Ackie, at 30 years old, was too young to remember the tabloid craze around Houston’s life and instead only knew of her music. After landing the role, she dove into researching the singer’s life and came away from the experience feeling a deep connection to Houston and what she went through at the center of so much attention.
“It made me feel so much closer to her and so much more empathetic of people who have that much connection with everyone. And I think it’s a beautiful thing, but it’s also a lot for one person to bear,” she says. “The main thing is that we are very blessed to do this job. I really recognize that my passion and my hobby has become my job. But it’s really hard, then, to separate your life from your work. And I think even good things need to be regulated. I don’t know if that’s straightaway off of Whitney’s story, but realizing that a passion for something is so good, but good has to be balanced with content in normalness and making time for yourself in different ways where you’re not always sharing with people. I love my job so much and I’m so happy and lucky to be here, but I do know that it’s as important for me to forge a rich life aside from that.”

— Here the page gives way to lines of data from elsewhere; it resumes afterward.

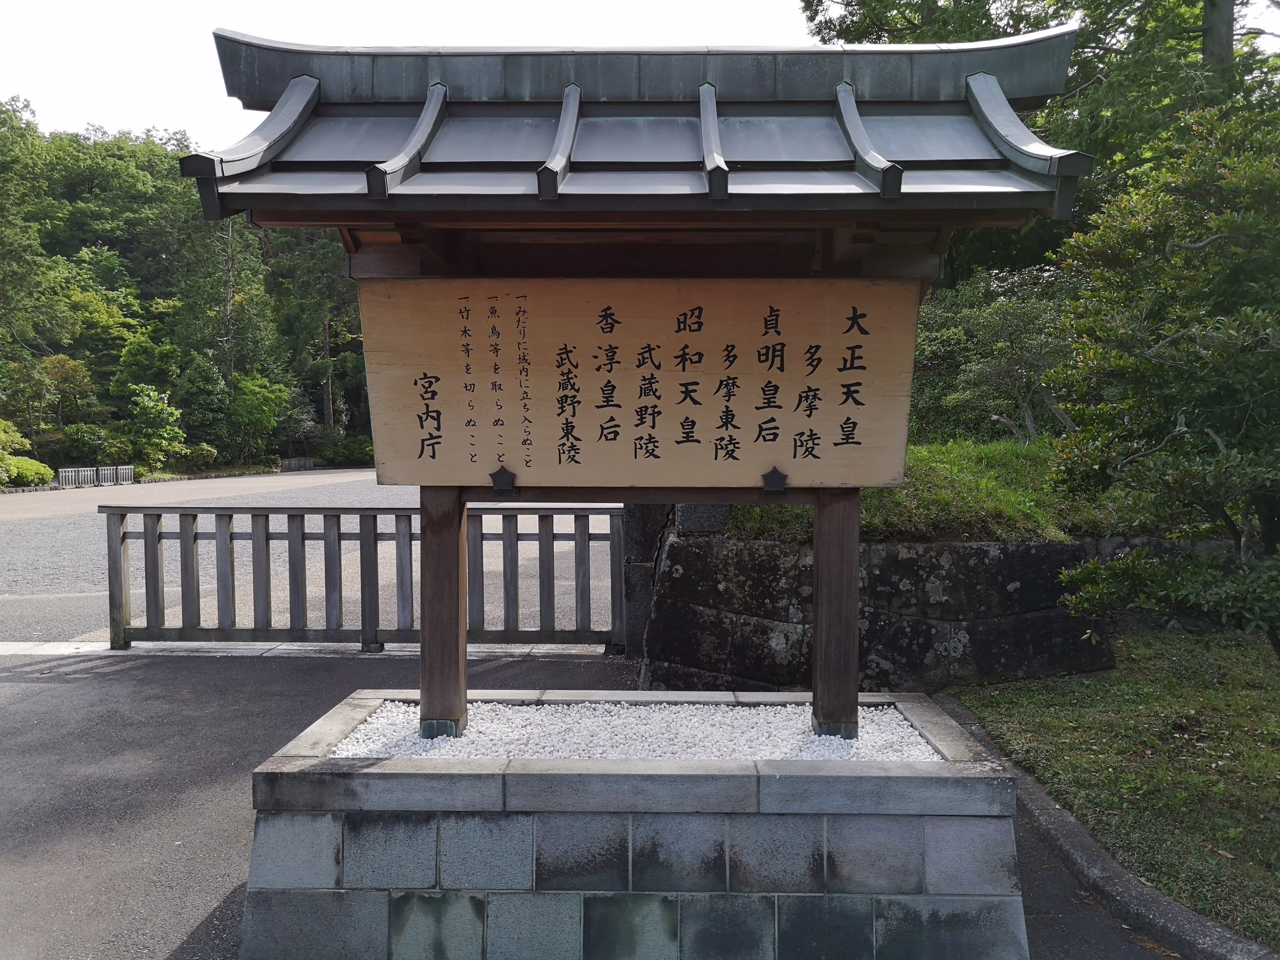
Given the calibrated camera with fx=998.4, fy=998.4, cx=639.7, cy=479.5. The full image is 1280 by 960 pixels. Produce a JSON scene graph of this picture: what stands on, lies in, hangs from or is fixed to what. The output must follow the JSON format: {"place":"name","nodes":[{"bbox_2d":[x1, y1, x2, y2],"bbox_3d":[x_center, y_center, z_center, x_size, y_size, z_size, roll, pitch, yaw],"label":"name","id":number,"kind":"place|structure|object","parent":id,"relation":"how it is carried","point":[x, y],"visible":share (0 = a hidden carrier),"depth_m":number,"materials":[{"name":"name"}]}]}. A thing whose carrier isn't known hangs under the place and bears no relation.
{"place":"outdoors","nodes":[
{"label":"outdoors","id":0,"kind":"place"},
{"bbox_2d":[0,101,375,475],"label":"wooded hill","id":1,"kind":"structure","parent":0,"point":[279,453],"materials":[{"name":"green plant"}]},
{"bbox_2d":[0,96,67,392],"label":"tree","id":2,"kind":"object","parent":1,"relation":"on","point":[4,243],"visible":0.98,"depth_m":39.80,"materials":[{"name":"green plant"}]},
{"bbox_2d":[36,353,97,431],"bbox_3d":[-25.765,-3.088,44.296,3.137,4.793,3.250,-2,3,-40],"label":"tree","id":3,"kind":"object","parent":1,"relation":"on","point":[62,375],"visible":0.84,"depth_m":43.77,"materials":[{"name":"green plant"}]},
{"bbox_2d":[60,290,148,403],"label":"tree","id":4,"kind":"object","parent":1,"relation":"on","point":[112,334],"visible":0.78,"depth_m":48.75,"materials":[{"name":"green plant"}]},
{"bbox_2d":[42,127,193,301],"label":"tree","id":5,"kind":"object","parent":1,"relation":"on","point":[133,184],"visible":0.77,"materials":[{"name":"green plant"}]},
{"bbox_2d":[173,211,282,453],"bbox_3d":[-22.244,-7.717,53.731,6.627,14.742,6.475,2,4,45],"label":"tree","id":6,"kind":"object","parent":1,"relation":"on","point":[226,259],"visible":0.78,"depth_m":52.63,"materials":[{"name":"plant"}]},
{"bbox_2d":[265,231,368,443],"bbox_3d":[-19.423,-9.767,61.762,8.204,17.862,8.392,-3,4,-44],"label":"tree","id":7,"kind":"object","parent":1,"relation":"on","point":[319,278],"visible":0.63,"depth_m":60.14,"materials":[{"name":"plant"}]},
{"bbox_2d":[0,469,614,641],"label":"gravel lot","id":8,"kind":"structure","parent":0,"point":[555,547],"materials":[{"name":"grey gravel"}]},
{"bbox_2d":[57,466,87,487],"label":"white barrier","id":9,"kind":"object","parent":8,"relation":"on","point":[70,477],"visible":0.84,"depth_m":35.53,"materials":[{"name":"grey wood"}]},
{"bbox_2d":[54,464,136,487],"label":"fence","id":10,"kind":"object","parent":8,"relation":"on","point":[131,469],"visible":0.86,"depth_m":36.96,"materials":[{"name":"grey wood"}]},
{"bbox_2d":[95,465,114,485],"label":"barrier","id":11,"kind":"object","parent":8,"relation":"on","point":[102,469],"visible":0.83,"depth_m":36.88,"materials":[{"name":"grey wood"}]},
{"bbox_2d":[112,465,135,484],"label":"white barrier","id":12,"kind":"object","parent":8,"relation":"on","point":[120,471],"visible":0.82,"depth_m":38.88,"materials":[{"name":"grey wood"}]},
{"bbox_2d":[280,456,313,471],"bbox_3d":[-18.978,-0.780,55.064,0.960,0.757,1.976,2,3,38],"label":"fence","id":13,"kind":"object","parent":8,"relation":"on","point":[292,463],"visible":0.87,"depth_m":54.93,"materials":[{"name":"grey wood"}]},
{"bbox_2d":[2,651,1176,959],"label":"asphalt pavement","id":14,"kind":"structure","parent":0,"point":[62,684],"materials":[{"name":"grey asphalt"}]},
{"bbox_2d":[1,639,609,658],"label":"stone curb","id":15,"kind":"structure","parent":14,"relation":"on","point":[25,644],"depth_m":7.70,"materials":[{"name":"stone"}]},
{"bbox_2d":[103,501,626,653],"bbox_3d":[-2.143,0.729,7.830,4.782,1.190,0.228,0,3,1],"label":"wooden fence","id":16,"kind":"object","parent":14,"relation":"on","point":[152,550],"visible":0.87,"depth_m":7.81,"materials":[{"name":"wood"}]},
{"bbox_2d":[233,688,1032,959],"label":"stone base","id":17,"kind":"object","parent":14,"relation":"on","point":[329,832],"visible":0.87,"depth_m":3.08,"materials":[{"name":"grey stone"}]},
{"bbox_2d":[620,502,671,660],"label":"stone pillar","id":18,"kind":"structure","parent":14,"relation":"on","point":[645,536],"depth_m":7.30,"materials":[{"name":"stone"}]},
{"bbox_2d":[930,687,1275,959],"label":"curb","id":19,"kind":"structure","parent":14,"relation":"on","point":[1116,872],"depth_m":3.60,"materials":[{"name":"grey concrete"}]},
{"bbox_2d":[327,699,942,760],"label":"white gravel","id":20,"kind":"structure","parent":0,"point":[910,730],"visible":0.41,"materials":[{"name":"white gravel"}]},
{"bbox_2d":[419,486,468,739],"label":"wooden post","id":21,"kind":"object","parent":20,"relation":"in","point":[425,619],"visible":0.65,"depth_m":3.93,"materials":[{"name":"brown wood"}]},
{"bbox_2d":[190,20,1095,752],"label":"signboard","id":22,"kind":"object","parent":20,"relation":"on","point":[428,143],"visible":0.85,"depth_m":3.62,"materials":[{"name":"wood"}]},
{"bbox_2d":[363,277,921,490],"bbox_3d":[0.007,-0.351,3.805,2.421,0.825,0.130,0,3,1],"label":"wooden sign","id":23,"kind":"object","parent":22,"relation":"attached to","point":[552,466],"visible":0.98,"depth_m":3.77,"materials":[{"name":"beige wood"}]},
{"bbox_2d":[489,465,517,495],"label":"bracket","id":24,"kind":"object","parent":23,"relation":"attached to","point":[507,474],"visible":0.98,"depth_m":3.77,"materials":[{"name":"black metal"}]},
{"bbox_2d":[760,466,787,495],"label":"metal bracket","id":25,"kind":"object","parent":23,"relation":"attached to","point":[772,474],"visible":0.98,"depth_m":3.73,"materials":[{"name":"black metal"}]},
{"bbox_2d":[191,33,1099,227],"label":"roof","id":26,"kind":"object","parent":22,"relation":"on","point":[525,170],"visible":0.91,"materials":[{"name":"grey metal"}]},
{"bbox_2d":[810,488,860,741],"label":"wooden post","id":27,"kind":"object","parent":20,"relation":"in","point":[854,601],"visible":0.66,"depth_m":3.80,"materials":[{"name":"brown wood"}]},
{"bbox_2d":[0,0,1279,149],"label":"sky","id":28,"kind":"structure","parent":0,"point":[78,117],"materials":[{"name":"white"}]},
{"bbox_2d":[635,513,1210,696],"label":"stone retaining wall","id":29,"kind":"structure","parent":0,"point":[1032,550],"depth_m":6.46,"materials":[{"name":"grey stone"}]},
{"bbox_2d":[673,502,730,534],"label":"stone block","id":30,"kind":"structure","parent":29,"relation":"in","point":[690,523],"depth_m":6.57,"materials":[{"name":"grey stone"}]},
{"bbox_2d":[725,435,1128,546],"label":"grass bank","id":31,"kind":"structure","parent":0,"point":[1000,528],"materials":[{"name":"green plant"}]},
{"bbox_2d":[907,266,1074,447],"bbox_3d":[4.401,-1.355,12.305,2.566,2.587,3.085,-2,3,-32],"label":"shrub","id":32,"kind":"object","parent":31,"relation":"on","point":[1005,361],"visible":0.66,"depth_m":11.93,"materials":[{"name":"green plant"}]},
{"bbox_2d":[948,624,1279,945],"label":"lawn","id":33,"kind":"structure","parent":0,"point":[1172,692],"materials":[{"name":"green plant"}]},
{"bbox_2d":[1041,91,1279,660],"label":"tree","id":34,"kind":"object","parent":33,"relation":"on","point":[1196,356],"visible":0.99,"depth_m":4.90,"materials":[{"name":"plant"}]},
{"label":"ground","id":35,"kind":"structure","parent":0},
{"bbox_2d":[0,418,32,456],"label":"shrub","id":36,"kind":"object","parent":35,"relation":"on","point":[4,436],"visible":0.86,"depth_m":35.84,"materials":[{"name":"green plant"}]},
{"bbox_2d":[0,454,55,487],"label":"shrub","id":37,"kind":"object","parent":35,"relation":"on","point":[38,469],"visible":0.89,"depth_m":35.13,"materials":[{"name":"green plant"}]},
{"bbox_2d":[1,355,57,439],"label":"tree","id":38,"kind":"object","parent":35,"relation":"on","point":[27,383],"visible":0.95,"depth_m":40.86,"materials":[{"name":"green plant"}]},
{"bbox_2d":[58,423,116,463],"bbox_3d":[-23.402,-1.180,42.316,2.492,2.346,2.576,-3,4,-43],"label":"shrub","id":39,"kind":"object","parent":35,"relation":"on","point":[83,445],"visible":0.85,"depth_m":41.58,"materials":[{"name":"green plant"}]},
{"bbox_2d":[123,381,187,467],"bbox_3d":[-22.430,-2.177,45.955,3.081,4.408,3.384,-2,3,-40],"label":"shrub","id":40,"kind":"object","parent":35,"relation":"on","point":[152,410],"visible":0.99,"depth_m":45.43,"materials":[{"name":"green plant"}]},
{"bbox_2d":[172,442,220,470],"bbox_3d":[-22.259,-0.943,49.635,2.474,1.748,2.537,2,3,40],"label":"shrub","id":41,"kind":"object","parent":35,"relation":"on","point":[197,458],"visible":0.84,"depth_m":48.98,"materials":[{"name":"green plant"}]},
{"bbox_2d":[175,355,235,455],"bbox_3d":[-22.069,-3.217,50.369,3.615,5.918,3.794,-2,3,-42],"label":"tree","id":42,"kind":"object","parent":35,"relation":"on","point":[199,394],"visible":0.94,"depth_m":49.61,"materials":[{"name":"green plant"}]},
{"bbox_2d":[225,373,289,461],"bbox_3d":[-20.791,-3.007,53.113,4.007,5.505,4.225,-2,3,-41],"label":"tree","id":43,"kind":"object","parent":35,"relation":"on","point":[271,402],"visible":0.95,"depth_m":52.49,"materials":[{"name":"green plant"}]},
{"bbox_2d":[321,434,375,465],"bbox_3d":[-17.036,-1.512,59.546,3.566,2.299,3.588,0,3,1],"label":"shrub","id":44,"kind":"object","parent":35,"relation":"on","point":[338,455],"visible":0.72,"depth_m":58.57,"materials":[{"name":"green plant"}]},
{"bbox_2d":[805,0,1279,286],"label":"tree","id":45,"kind":"object","parent":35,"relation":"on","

The film features Houston’s actual voice when she sings, which Ackie had to convincingly mimic with many studio sessions to make sure she matched each inhale at the right moment.
“I’m not a singer, but I had enough in me to know musically what was needed for each thing and how I needed to move,” she says. “So it was just me really singing my little heart out and praying to God that no one was too close to hear it.”
Ackie, who grew up in East London, got her interest in singing from her dad, who worked for transport in London and was always singing around the house. They share a love for the musical “In the Heights” and frequently sing the soundtrack when together.
“I got kind of obsessed from a very young age about musicals and costumes and acting. And I think [my parents] probably thought it was a phase and then it just wasn’t,” Ackie says. “It never went away.”
“Pussy Island,” which she shot for three months over the summer, was her first project post-Whitney. The project filmed at a resort in Mexico, where she, Channing Tatum, Kravitz and the cast would sip mezcal at the end of the night and hang out between takes, giving the whole thing a grown up summer camp-like feel.
“I’d probably drink more water if I was to do it again, but it was incredible,” she says. “I learned a lot, and I so enjoyed and so respect Zoë and the work that she’s making, the message she’s sending with this story.”
“Mickey 17,” which is Bong’s first film since “Parasite,” also stars Robert Pattinson, Toni Collette, Steven Yeun and Mark Ruffalo, and is set for release in 2024.
“I’m spoiled for riches at the moment,” Ackie says. “It’s like that humble brag or whatever. But I genuinely feel so lucky to be having these artistic experiences.”